##### PROVIDED DATA #####
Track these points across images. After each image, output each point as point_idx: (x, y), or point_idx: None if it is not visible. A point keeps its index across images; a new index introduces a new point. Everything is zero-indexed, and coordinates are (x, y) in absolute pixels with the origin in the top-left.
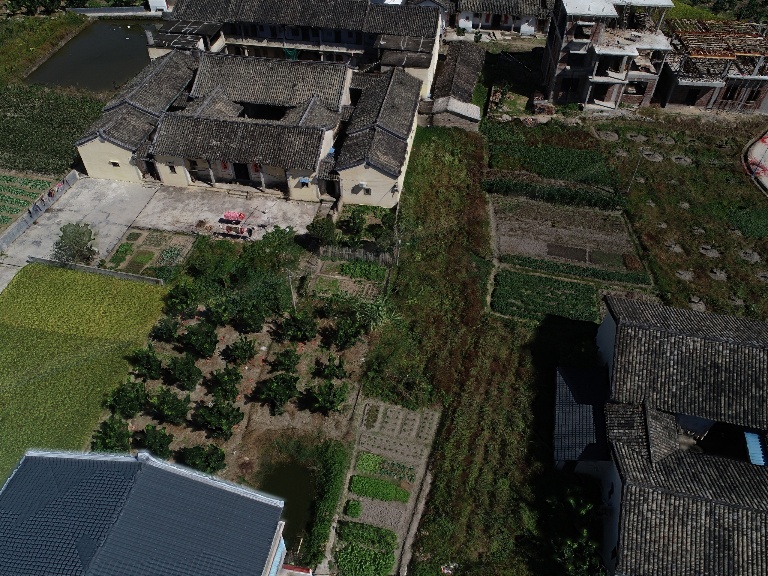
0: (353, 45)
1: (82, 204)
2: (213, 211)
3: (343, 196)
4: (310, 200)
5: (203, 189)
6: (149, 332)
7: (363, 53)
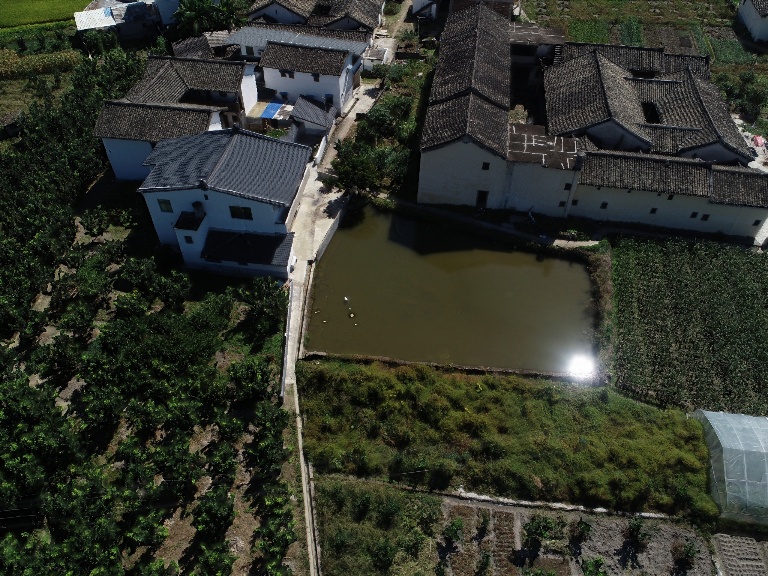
0: None
1: None
2: None
3: None
4: None
5: None
6: None
7: None
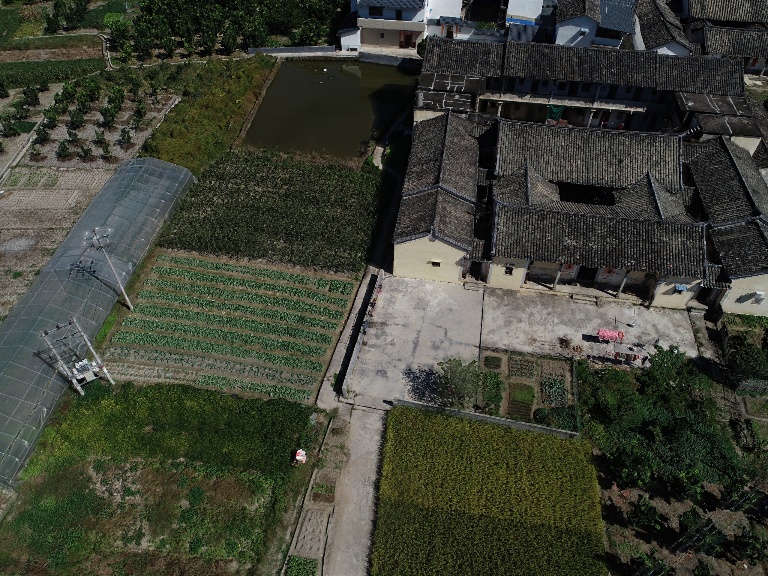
0: (635, 102)
1: (406, 315)
2: (568, 324)
3: (721, 304)
4: (674, 307)
5: (537, 292)
6: (601, 514)
7: (645, 111)
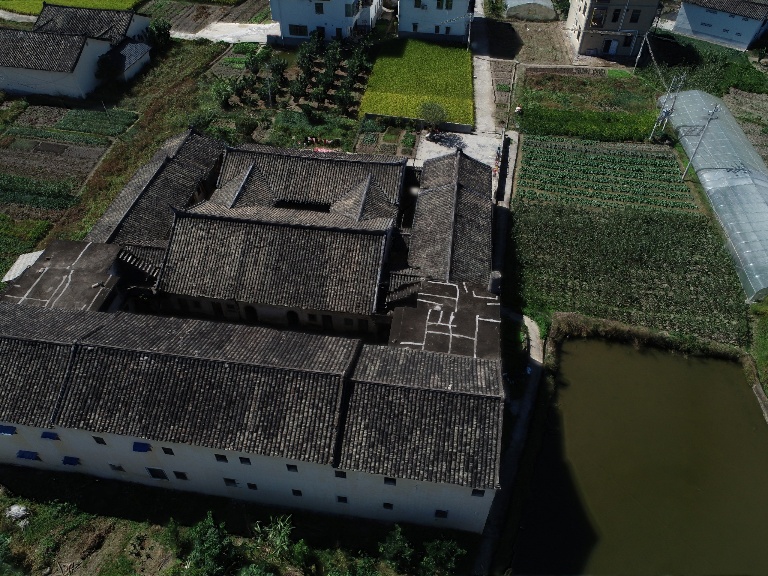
0: None
1: None
2: None
3: None
4: None
5: None
6: None
7: None
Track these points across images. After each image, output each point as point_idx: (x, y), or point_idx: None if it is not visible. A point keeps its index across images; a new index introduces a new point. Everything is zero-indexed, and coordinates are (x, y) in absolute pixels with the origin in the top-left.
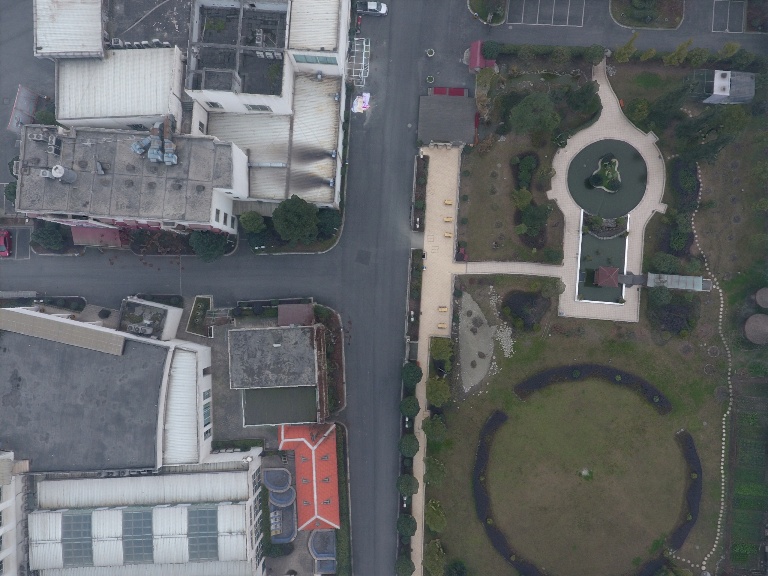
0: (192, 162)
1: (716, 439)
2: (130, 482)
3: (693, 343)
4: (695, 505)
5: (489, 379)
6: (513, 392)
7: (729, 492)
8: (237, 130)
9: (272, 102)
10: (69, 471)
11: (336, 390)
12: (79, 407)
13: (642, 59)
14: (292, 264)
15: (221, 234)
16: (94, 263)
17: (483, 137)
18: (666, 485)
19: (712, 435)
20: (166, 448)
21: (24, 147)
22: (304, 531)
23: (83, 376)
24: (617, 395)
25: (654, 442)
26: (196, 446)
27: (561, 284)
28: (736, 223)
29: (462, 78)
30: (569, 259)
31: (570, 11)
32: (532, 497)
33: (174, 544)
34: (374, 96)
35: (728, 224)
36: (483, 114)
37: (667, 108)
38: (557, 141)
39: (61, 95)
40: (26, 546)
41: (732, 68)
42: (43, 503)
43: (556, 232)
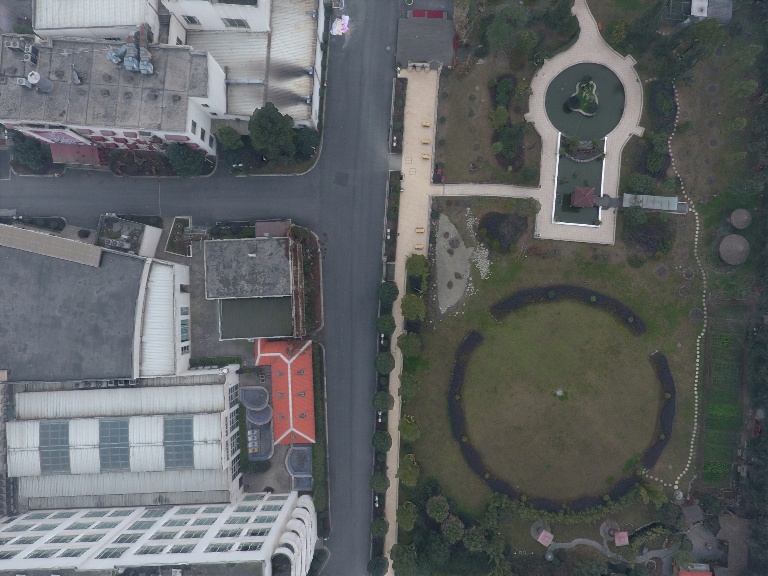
0: (168, 72)
1: (690, 360)
2: (108, 394)
3: (668, 265)
4: (668, 424)
5: (465, 300)
6: (489, 313)
7: (702, 412)
8: (215, 48)
9: (248, 14)
10: (47, 380)
11: (313, 310)
12: (57, 318)
13: None
14: (271, 186)
15: (198, 150)
16: (74, 184)
17: (461, 60)
18: (640, 406)
19: (686, 356)
20: (143, 360)
21: (1, 56)
22: (281, 449)
23: (61, 288)
24: (592, 317)
25: (629, 363)
26: (173, 359)
27: (537, 203)
28: (713, 147)
29: (441, 1)
30: (546, 182)
31: None
32: (507, 417)
33: (150, 452)
34: (353, 19)
35: (705, 148)
36: (461, 37)
37: (644, 27)
38: (534, 60)
39: (38, 6)
40: (5, 457)
41: None
42: (22, 414)
43: (533, 155)
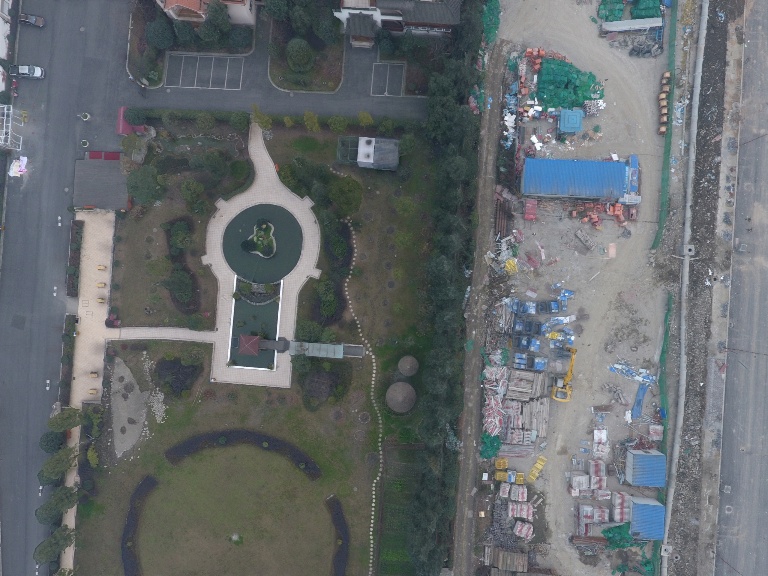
0: None
1: (366, 505)
2: None
3: (345, 409)
4: (340, 571)
5: (141, 444)
6: (164, 457)
7: None
8: None
9: None
10: None
11: None
12: None
13: (286, 126)
14: None
15: None
16: None
17: None
18: (315, 550)
19: (362, 501)
20: None
21: None
22: None
23: None
24: (268, 460)
25: (304, 507)
26: None
27: (199, 353)
28: (390, 289)
29: (119, 142)
30: (223, 324)
31: (228, 74)
32: (182, 562)
33: None
34: (31, 160)
35: (382, 290)
36: None
37: (303, 177)
38: (193, 210)
39: None
40: None
41: (378, 134)
42: None
43: (210, 297)
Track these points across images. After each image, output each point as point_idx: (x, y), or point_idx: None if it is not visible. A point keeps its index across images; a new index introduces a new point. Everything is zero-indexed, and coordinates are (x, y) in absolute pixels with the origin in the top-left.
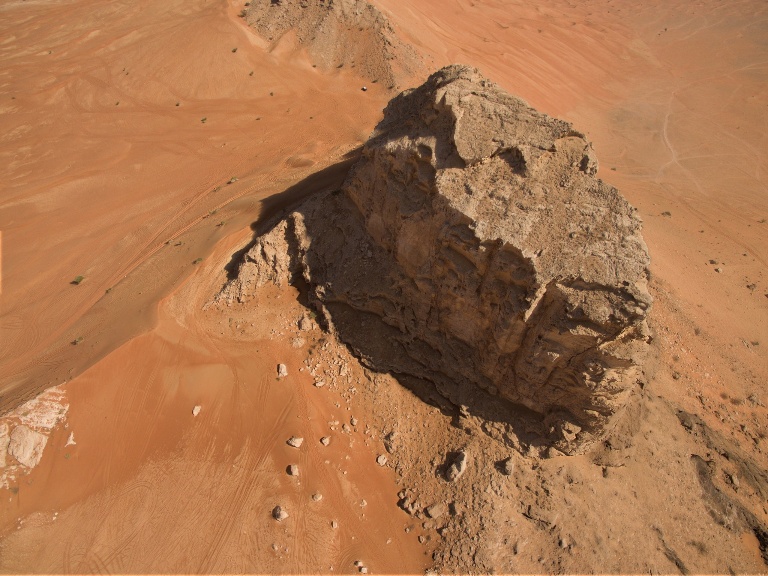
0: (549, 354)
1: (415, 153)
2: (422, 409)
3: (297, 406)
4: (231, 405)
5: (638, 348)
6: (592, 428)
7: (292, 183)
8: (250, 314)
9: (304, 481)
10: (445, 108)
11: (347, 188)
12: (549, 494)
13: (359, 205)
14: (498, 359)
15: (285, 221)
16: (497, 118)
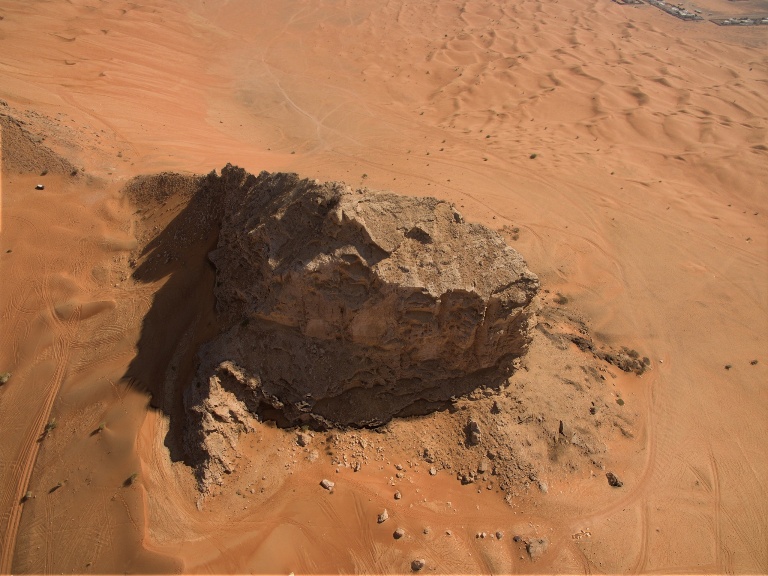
0: (499, 333)
1: None
2: (428, 420)
3: (362, 495)
4: (315, 546)
5: (537, 301)
6: (524, 353)
7: (133, 338)
8: (251, 473)
9: (411, 532)
10: (348, 222)
11: None
12: (521, 403)
13: (282, 321)
14: (464, 355)
15: (215, 377)
16: (388, 213)
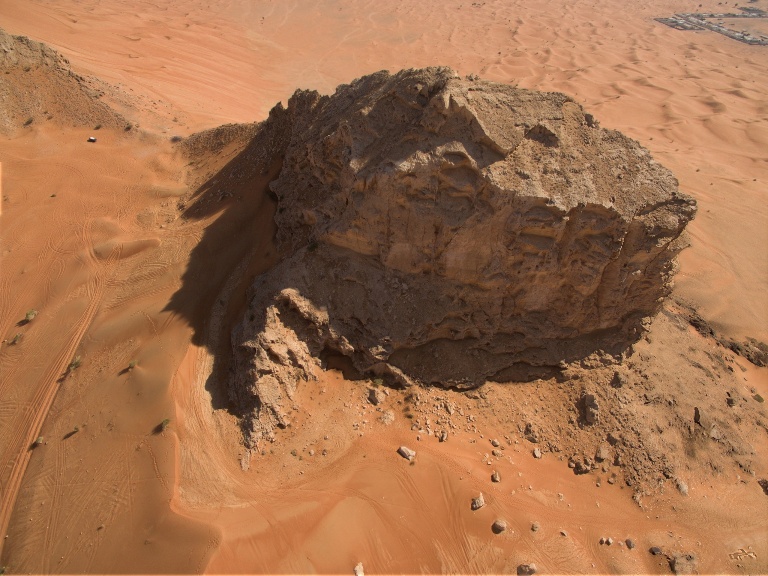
0: (634, 274)
1: (444, 163)
2: (530, 389)
3: (451, 471)
4: (390, 530)
5: (686, 235)
6: (656, 312)
7: (177, 272)
8: (311, 430)
9: (514, 526)
10: (456, 111)
11: (344, 233)
12: (648, 378)
13: (358, 246)
14: (583, 305)
15: (273, 307)
16: (504, 106)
#####
TASK TO COMPLETE: Update all of the entries above by replacing every "top-left" with "upper-left" and leaving everything else unchanged. Leave the pictures out of your answer.

RESPONSE:
Track these points across images. After each image, output each point as point_idx: (x, y), or point_idx: None if it is not visible. A point keeps its index across images; a new index introduces a new point. Everything is zero-indexed, and coordinates are (x, y) in absolute pixels with the origin in the upper-left.
0: (353, 45)
1: (82, 204)
2: (213, 211)
3: (343, 196)
4: (310, 200)
5: (203, 189)
6: (149, 332)
7: (363, 53)
0: None
1: None
2: None
3: None
4: None
5: None
6: None
7: None
0: (635, 102)
1: (406, 315)
2: (568, 324)
3: (721, 304)
4: (674, 307)
5: (537, 292)
6: (601, 514)
7: (645, 111)
0: None
1: None
2: None
3: None
4: None
5: None
6: None
7: None
Track these points across images. After each image, output each point as point_idx: (x, y), or point_idx: None if it is not visible. A point keeps its index across images; a new index introduces a new point. Everything is zero-indexed, and coordinates are (x, y) in absolute pixels with the origin in the upper-left.
0: (192, 162)
1: (716, 439)
2: (130, 482)
3: (693, 343)
4: (695, 505)
5: (489, 379)
6: (513, 392)
7: (729, 492)
8: (237, 130)
9: (272, 102)
10: (69, 471)
11: (336, 390)
12: (79, 407)
13: (642, 59)
14: (292, 264)
15: (221, 234)
16: (94, 263)
17: (483, 137)
18: (666, 485)
19: (712, 435)
20: (166, 448)
21: (24, 147)
22: (304, 531)
23: (83, 376)
24: (617, 395)
25: (654, 442)
26: (196, 446)
27: (561, 284)
28: (736, 223)
29: (462, 78)
30: (569, 259)
31: (570, 11)
32: (532, 497)
33: (174, 544)
34: (374, 96)
35: (728, 224)
36: (483, 114)
37: (667, 108)
38: (557, 141)
39: (61, 95)
40: (26, 546)
41: (732, 68)
42: (43, 503)
43: (556, 232)
0: (168, 72)
1: (690, 360)
2: (108, 394)
3: (668, 265)
4: (668, 424)
5: (465, 300)
6: (489, 313)
7: (702, 412)
8: (215, 48)
9: (248, 14)
10: (47, 380)
11: (313, 310)
12: (57, 318)
13: None
14: (271, 186)
15: (198, 150)
16: (74, 184)
17: (461, 60)
18: (640, 406)
19: (686, 356)
20: (143, 360)
21: (1, 56)
22: (281, 449)
23: (61, 288)
24: (592, 317)
25: (629, 363)
26: (173, 359)
27: (537, 203)
28: (713, 147)
29: (441, 1)
30: (546, 182)
31: None
32: (507, 417)
33: (150, 452)
34: (353, 19)
35: (705, 148)
36: (461, 37)
37: (644, 27)
38: (534, 60)
39: (38, 6)
40: (5, 457)
41: None
42: (22, 414)
43: (533, 155)
0: None
1: (366, 505)
2: None
3: (345, 409)
4: (340, 571)
5: (141, 444)
6: (164, 457)
7: None
8: None
9: None
10: None
11: None
12: None
13: (286, 126)
14: None
15: None
16: None
17: None
18: (315, 550)
19: (362, 501)
20: None
21: None
22: None
23: None
24: (268, 460)
25: (304, 507)
26: None
27: (199, 353)
28: (390, 289)
29: (119, 142)
30: (223, 324)
31: (228, 74)
32: (182, 562)
33: None
34: (31, 160)
35: (382, 290)
36: None
37: (303, 177)
38: (193, 210)
39: None
40: None
41: (378, 134)
42: None
43: (210, 297)
Track these points across images. After each image, output each point as point_idx: (x, y), or point_idx: None if it is not visible. A point keeps its index across images; a new index introduces a new point. Everything is zero-indexed, and coordinates are (x, y) in absolute pixels with the origin in the upper-left.
0: (549, 354)
1: (415, 153)
2: (422, 409)
3: (297, 406)
4: (231, 405)
5: (638, 348)
6: (592, 428)
7: (292, 183)
8: (250, 314)
9: (304, 481)
10: (445, 108)
11: (347, 188)
12: (549, 494)
13: (359, 205)
14: (498, 359)
15: (285, 221)
16: (497, 118)
0: (499, 333)
1: None
2: (428, 420)
3: (362, 495)
4: (315, 546)
5: (537, 301)
6: (524, 353)
7: (133, 338)
8: (251, 473)
9: (411, 532)
10: (348, 222)
11: None
12: (521, 403)
13: (282, 321)
14: (464, 355)
15: (215, 377)
16: (388, 213)
0: (634, 274)
1: (444, 163)
2: (530, 389)
3: (451, 471)
4: (390, 530)
5: (686, 235)
6: (656, 312)
7: (177, 272)
8: (311, 430)
9: (514, 526)
10: (456, 111)
11: (344, 233)
12: (648, 378)
13: (358, 246)
14: (583, 305)
15: (273, 307)
16: (504, 106)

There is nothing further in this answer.